[Data shown — start]
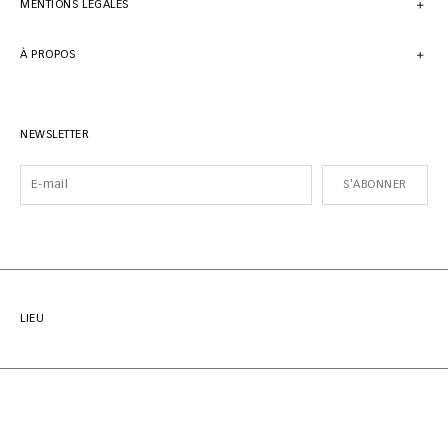
MENTIONS LÉGALES
À PROPOS
NEWSLETTER
S'ABONNER
LIEU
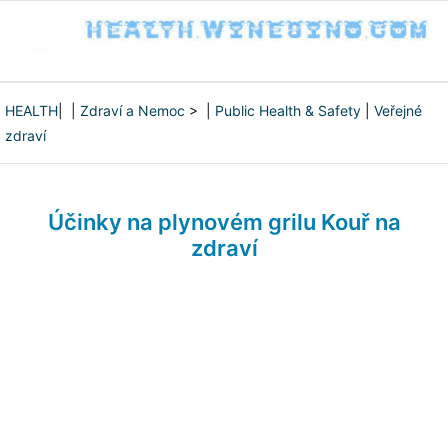
HEALTH
| |
Zdraví a Nemoc
> |
Public Health & Safety
|
Veřejné
zdraví
Účinky na plynovém grilu Kouř na
zdraví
[Data shown — finish]
What this task involves: These entries are to be printed again word for word, except for the pictures.

Solution to the exercise:
MENTIONS LÉGALES
À PROPOS
NEWSLETTER
S'ABONNER
LIEU
HEALTH
| |
Zdraví a Nemoc
> |
Public Health & Safety
|
Veřejné
zdraví
Účinky na plynovém grilu Kouř na
zdraví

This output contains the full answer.